The existence of friction between the executor and one or more beneficiaries is generally, in and of itself, not sufficient to warrant the removal of the executor: Letterstedt v. Broers, (1984), 9 App. Cas. 371 at 389 (South Africa P.C.). However, animosity between those parties, or co-executors, can be relevant to whether it hampers the proper administration of the estate: Dunsdon v. Dunsdon, 2012 BCSC 1274 at para. 202; Levi-Bandel v. McKeen, 2011 BCSC 247 at paras. 21–25. In such circumstances, a finding of wrongdoing is not necessary: Dunsdon at para. 202; Weisstock v. Weisstock, 2019 BCSC 517 at para 44.

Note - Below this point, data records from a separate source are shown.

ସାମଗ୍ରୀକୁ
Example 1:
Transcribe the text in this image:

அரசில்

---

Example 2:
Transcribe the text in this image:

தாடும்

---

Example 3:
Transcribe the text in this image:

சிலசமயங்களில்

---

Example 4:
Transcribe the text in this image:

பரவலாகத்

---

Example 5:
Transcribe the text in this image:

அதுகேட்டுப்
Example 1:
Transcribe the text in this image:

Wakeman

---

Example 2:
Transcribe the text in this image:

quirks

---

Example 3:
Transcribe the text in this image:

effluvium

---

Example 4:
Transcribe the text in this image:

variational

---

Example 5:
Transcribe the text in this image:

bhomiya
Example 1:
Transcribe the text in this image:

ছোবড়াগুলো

In Radford v. Radford Estate (2008), 43 E.T.R. (3d) 74, 2008 CanLII 45548 (O.N.S.C.), Justice Quinn comments that removal is not intended to punish past conduct:
Removal not intended to punish past misconduct
 “The authorities are, I believe, consistent in placing the emphasis on the future administration of the estate, and the risks to which it will be exposed if the trustee remains in office. The question is whether the trust estate is likely to be administered properly in accordance with the fiduciary duties of the trustee and with due regard to the interests and welfare of the beneficiaries. The sanction of removal is intended not to punish trustees for past misconduct but rather to protect the assets of the trust and the interests of the beneficiaries”: see St. Joseph’s Health Centre v. Dzwiekowski, supra, at para. 28.

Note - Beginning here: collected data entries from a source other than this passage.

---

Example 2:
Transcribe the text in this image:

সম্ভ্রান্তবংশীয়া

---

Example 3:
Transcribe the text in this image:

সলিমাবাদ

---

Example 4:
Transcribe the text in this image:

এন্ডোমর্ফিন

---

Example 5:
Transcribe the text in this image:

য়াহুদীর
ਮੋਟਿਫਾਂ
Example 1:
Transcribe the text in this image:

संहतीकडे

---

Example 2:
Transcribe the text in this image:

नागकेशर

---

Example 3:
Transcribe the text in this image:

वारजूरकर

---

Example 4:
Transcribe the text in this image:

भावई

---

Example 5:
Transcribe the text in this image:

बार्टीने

 But, “past misconduct that is likely to continue will often be sufficient to justify removal …”: see St. Joseph’s Health Centre v. Dzwiekowski, supra, at para. 29.
Conflict of Interest
An executor’s conflict of interest may warrant removal. In Hall v. Hall (1983), 45 B.C.L.R. 154, 1983 CanLII 396 (S.C.), Justice Proudfoot held that conflict of interest and a conflict of duty demonstrate want of fidelity: see also Pangalia Estate, 2021 BCSC 1070 at para. 22. Further, in Morelli at para. 30, Justice Harvey held that the “welfare of the beneficiaries of an estate may be endangered if there is a conflict of interest”. However, not all perceived or actual conflicts of interest will give rise to the removal of an executor: Burke at para. 43.
In Ching Estate (Re), 2016 BCSC 1111, an executor was passed over due to perceived unequal treatment and conflict of interest, with Justice Affleck holding that the “perception of a disabling conflict of interest is overwhelming”: at para. 20. The Court held that a “perceived” conflict of interest may lead to removal:
 The authorities indicate that even a “perceived” conflict of interest between an executor’s personal interests and her obligation to administer the trusts in the will in the interests of the beneficiaries may cause this court to intervene to appoint a new executor or an administrator to avoid even the appearance of conflict.